The questions of whether artificial intelligence machines (AI) should be afforded intellectual property rights and whether AI machines can qualify as an inventor continue to be explored as countries such as South Africa and Australia take steps contrary to earlier rulings by the US and UK. As discussed below, recently South Africa became the first country to grant a patent for an invention conceived by AI, and Australia became the first country to have a federal judge rule that inventions developed by AI can quality for patent protection.
South Africa
The South African patent was invented by DABUS—Device for the Autonomous Bootstrapping of Unified Sentience—and relates to a "food container and devices and methods for attracting enhanced attention." The patent was published in South Africa's Patent Journal on July 28 and lists Stephen Thaler as the applicant and "DABUS, The invention was autonomously generated by an artificial intelligence," as the inventor.

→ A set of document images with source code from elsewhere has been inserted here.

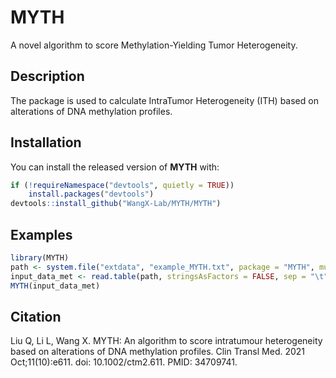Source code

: # MYTH
A novel algorithm to score Methylation-Yielding Tumor Heterogeneity.

## Description
The package is used to calculate IntraTumor Heterogeneity (ITH) based on alterations of DNA methylation profiles.

## Installation
You can install the released version of **MYTH** with:
```r
if (!requireNamespace("devtools", quietly = TRUE))
    install.packages("devtools")
devtools::install_github("WangX-Lab/MYTH/MYTH")
```

## Examples
```r
library(MYTH)
path <- system.file("extdata", "example_MYTH.txt", package = "MYTH", mustWork = TRUE)
input_data_met <- read.table(path, stringsAsFactors = FALSE, sep = "\t", header = TRUE, quote = "", row.names = 1)
MYTH(input_data_met)
```

## Citation

Liu Q, Li L, Wang X. MYTH: An algorithm to score intratumour heterogeneity based on alterations of DNA methylation profiles. Clin Transl Med. 2021 Oct;11(10):e611. doi: 10.1002/ctm2.611. PMID: 34709741.
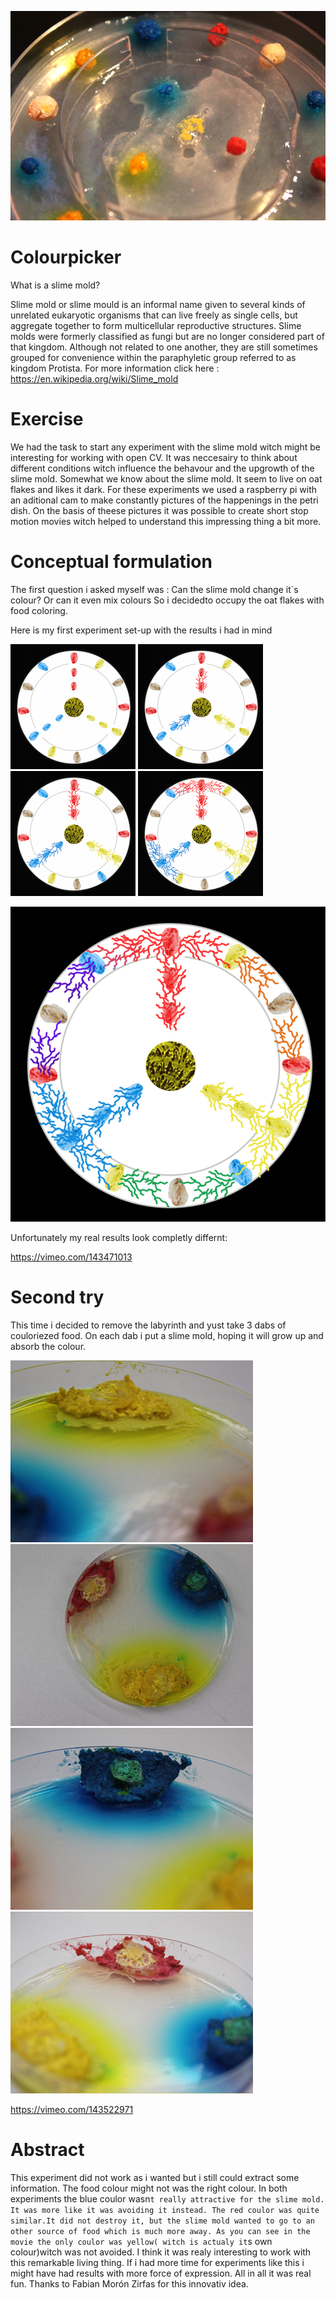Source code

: ![](images/Aufbau.jpg)

# Colourpicker

What is a slime mold?

Slime mold or slime mould is an informal name given to several kinds of unrelated eukaryotic organisms that can live freely as single cells, 
but aggregate together to form multicellular reproductive structures. 
Slime molds were formerly classified as fungi but are no longer considered part of that kingdom. 
Although not related to one another, they are still sometimes grouped for convenience within the paraphyletic group referred to as kingdom Protista.
For more information click here : https://en.wikipedia.org/wiki/Slime_mold

# Exercise

We had the task to start any experiment with the slime mold witch might be interesting for working with open CV.
It was neccesairy to think about different conditions witch influence the behavour and the upgrowth of the slime mold. 
Somewhat we know about the slime mold. It seem to live on oat flakes and likes it dark.
For these experiments we used a raspberry pi with an aditional cam to make constantly pictures of the happenings in the petri dish. On the basis of theese pictures it was possible to create short stop motion movies witch helped to understand this impressing thing a bit more.

# Conceptual formulation

The first question i asked myself was : Can the slime mold change it`s colour? Or can it even mix colours
So i decidedto occupy the oat flakes with food coloring.

Here is my first experiment set-up with the results i had in mind

![](images/Beginn.jpg) ![](images/Phase1.jpg) 
![](images/Phase2.jpg) ![](images/Phase3.jpg)

![](images/Phase4.jpg)

Unfortunately my real results look completly differnt:

https://vimeo.com/143471013

# Second try

This time i decided to remove the labyrinth and yust take 3 dabs of couloriezed food.
On each dab i put a slime mold, hoping it will grow up and absorb the colour.

![](images/v2a.jpg)![](images/v2b.jpg)
![](images/v2c.jpg)![](images/v2d.jpg)

https://vimeo.com/143522971

# Abstract

This experiment did not work as i wanted but i still could extract some information. 
The food colour might not was the right colour.
In both experiments the blue coulor wasn`t really attractive for the slime mold. It was more like it was avoiding it instead.
The red coulor was quite similar.It did not destroy it, but the slime mold wanted to go to an other source of food which is much more away.
As you can see in the movie the only coulor was yellow( witch is actualy it`s own colour)witch was not avoided.
I think it was realy interesting to work with this remarkable living thing. If i had more time for experiments like this i might have had results with more force of expression. 
All in all it was real fun. Thanks to Fabian Morón Zirfas for this innovativ idea.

Although an unprecedented and perhaps unexpected step by the South African Patent Office, some have pointed out that while patent law in many jurisdictions is very specific in how it defines an inventor—see, e.g., the statutory language 35 U.S.C. §100 (f)-(g) defines "inventor" and "joint inventors" as natural persons—South Africa patent laws do not define "inventor" nor does the country have a substantive formal patent examination process. Because the same patent has already been rejected by the US, UK, and EPO, it will be telling to see whether the patent is opposed and whether it survives the opposition.
Australia
Australia similarly turned heads when on July 30 the Australian Federal Court reversed the Australian Patent Office's rejection of Dr. Thaler's patent application for one of the DABUS inventions. Judge Jonathan Beach of Melbourne issued a 41-page opinion outlining why Australia's current statutory framework could be read as permitting the issuance of patents where an AI system is the inventor, declaring that: "it is a fallacy to argue . . . that an inventor can only be human." This opinion is in stark contrast to those issued by other courts around the world but is also appealable to the High Court of Australia.

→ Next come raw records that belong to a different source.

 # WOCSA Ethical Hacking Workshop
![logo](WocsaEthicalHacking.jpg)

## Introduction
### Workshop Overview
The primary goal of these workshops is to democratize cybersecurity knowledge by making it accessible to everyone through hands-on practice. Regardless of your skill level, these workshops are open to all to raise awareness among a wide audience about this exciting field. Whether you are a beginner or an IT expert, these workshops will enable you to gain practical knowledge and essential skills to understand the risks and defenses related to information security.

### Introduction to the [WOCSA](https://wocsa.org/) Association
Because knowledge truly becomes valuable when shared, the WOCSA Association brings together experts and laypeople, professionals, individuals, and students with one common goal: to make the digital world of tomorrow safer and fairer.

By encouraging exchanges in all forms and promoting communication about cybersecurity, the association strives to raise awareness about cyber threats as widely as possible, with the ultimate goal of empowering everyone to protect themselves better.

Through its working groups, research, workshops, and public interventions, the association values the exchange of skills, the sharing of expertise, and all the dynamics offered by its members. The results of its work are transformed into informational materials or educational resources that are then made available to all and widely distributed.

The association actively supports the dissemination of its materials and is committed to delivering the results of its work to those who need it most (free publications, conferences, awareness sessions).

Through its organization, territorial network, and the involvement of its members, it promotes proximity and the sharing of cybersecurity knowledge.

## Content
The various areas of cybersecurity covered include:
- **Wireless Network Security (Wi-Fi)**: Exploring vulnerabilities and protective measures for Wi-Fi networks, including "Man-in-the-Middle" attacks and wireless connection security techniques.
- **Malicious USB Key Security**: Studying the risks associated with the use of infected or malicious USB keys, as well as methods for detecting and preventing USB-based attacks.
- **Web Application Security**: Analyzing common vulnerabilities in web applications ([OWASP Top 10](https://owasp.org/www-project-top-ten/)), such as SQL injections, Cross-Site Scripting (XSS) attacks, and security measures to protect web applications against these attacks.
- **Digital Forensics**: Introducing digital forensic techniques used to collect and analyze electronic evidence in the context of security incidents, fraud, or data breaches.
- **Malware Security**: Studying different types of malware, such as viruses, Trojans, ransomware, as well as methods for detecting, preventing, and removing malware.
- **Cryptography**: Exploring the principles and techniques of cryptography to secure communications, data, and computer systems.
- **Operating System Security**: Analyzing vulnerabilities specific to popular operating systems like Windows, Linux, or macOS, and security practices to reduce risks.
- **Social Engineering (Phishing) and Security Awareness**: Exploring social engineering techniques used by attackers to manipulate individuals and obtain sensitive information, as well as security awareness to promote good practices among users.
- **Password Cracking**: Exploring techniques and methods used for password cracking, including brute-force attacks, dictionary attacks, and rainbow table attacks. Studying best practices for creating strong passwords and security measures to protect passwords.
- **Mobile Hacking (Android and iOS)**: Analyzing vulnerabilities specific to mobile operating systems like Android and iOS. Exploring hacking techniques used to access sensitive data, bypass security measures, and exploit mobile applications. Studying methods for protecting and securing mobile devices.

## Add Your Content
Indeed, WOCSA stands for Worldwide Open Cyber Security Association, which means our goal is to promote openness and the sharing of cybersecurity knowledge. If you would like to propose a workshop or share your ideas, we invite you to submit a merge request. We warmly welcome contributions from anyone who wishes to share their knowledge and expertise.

Until now, Dr. Thaler's attempts to procure patents on behalf of DABUS have been thwarted by the European Union, United Kingdom, and United States. In February, the European Patent Office (EPO) Board of Appeal (BOA) responded to appeals of the EPO's rejection of the DABUS patents, agreeing with the EPO's January 2020 decisions that, under the European Patent Convention (EPC), an inventor on a patent application must have "legal capacity," meaning the "ability, according to a source of law, to be the subject of rights and duties." The oral proceedings are scheduled for December 21, 2021. More recently, our April 9 Blog Post discusses Dr. Thaler's uphill battle of seeking patent protection for AI-based inventions in the United States in Thaler v. Iancu et al., No. 1:20-cv-00903 (E.D. Va.). There, Judge Brinkema stated that current legislation restricts the definition of "inventor" in the Patent Act to humans and that it would be up to Congress, not the courts, to change that. An order has not yet issued.

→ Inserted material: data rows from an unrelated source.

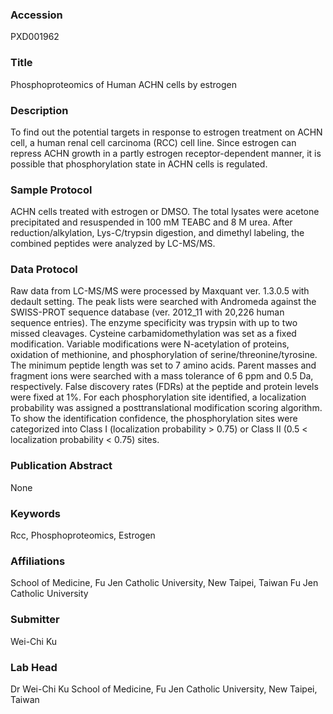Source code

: ### Accession
PXD001962

### Title
Phosphoproteomics of Human ACHN cells by estrogen

### Description
To find out the potential targets in response to estrogen treatment on ACHN cell, a human renal cell carcinoma (RCC) cell line. Since estrogen can repress ACHN growth in a partly estrogen receptor-dependent manner, it is possible that phosphorylation state in ACHN cells is regulated.

### Sample Protocol
ACHN cells treated with estrogen or DMSO. The total lysates were acetone precipitated and resuspended in 100 mM TEABC and 8 M urea. After reduction/alkylation, Lys-C/trypsin digestion, and dimethyl labeling, the combined peptides were analyzed by LC-MS/MS.

### Data Protocol
Raw data from LC-MS/MS were processed by Maxquant ver. 1.3.0.5 with dedault setting. The peak lists were searched with Andromeda against the SWISS-PROT sequence database (ver. 2012_11 with 20,226 human sequence entries). The enzyme specificity was trypsin with up to two missed cleavages. Cysteine carbamidomethylation was set as a fixed modification. Variable modifications were N-acetylation of proteins, oxidation of methionine, and phosphorylation of serine/threonine/tyrosine. The minimum peptide length was set to 7 amino acids. Parent masses and fragment ions were searched with a mass tolerance of 6 ppm and 0.5 Da, respectively. False discovery rates (FDRs) at the peptide and protein levels were fixed at 1%. For each phosphorylation site identified, a localization probability was assigned a posttranslational modification scoring algorithm. To show the identification confidence, the phosphorylation sites were categorized into Class I (localization probability > 0.75) or Class II (0.5 < localization probability < 0.75) sites.

### Publication Abstract
None

### Keywords
Rcc, Phosphoproteomics, Estrogen

### Affiliations
School of Medicine, Fu Jen Catholic University, New Taipei, Taiwan
Fu Jen Catholic University

### Submitter
Wei-Chi Ku

### Lab Head
Dr Wei-Chi Ku
School of Medicine, Fu Jen Catholic University, New Taipei, Taiwan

South Africa's and Australia's actions are unprecedented in the current AI-IP climate. Prior to these two countries, jurisdictions which had considered the issue rejected the notion that current statutory frameworks permit naming an AI machine as an inventor. With a number of orders, appeals, and bills pending, the question of what comes next for AI and IP is one that will be asked more and more frequently. We will continue to follow any AI developments in the courts, agencies, Congress, state legislatures, and across the globe.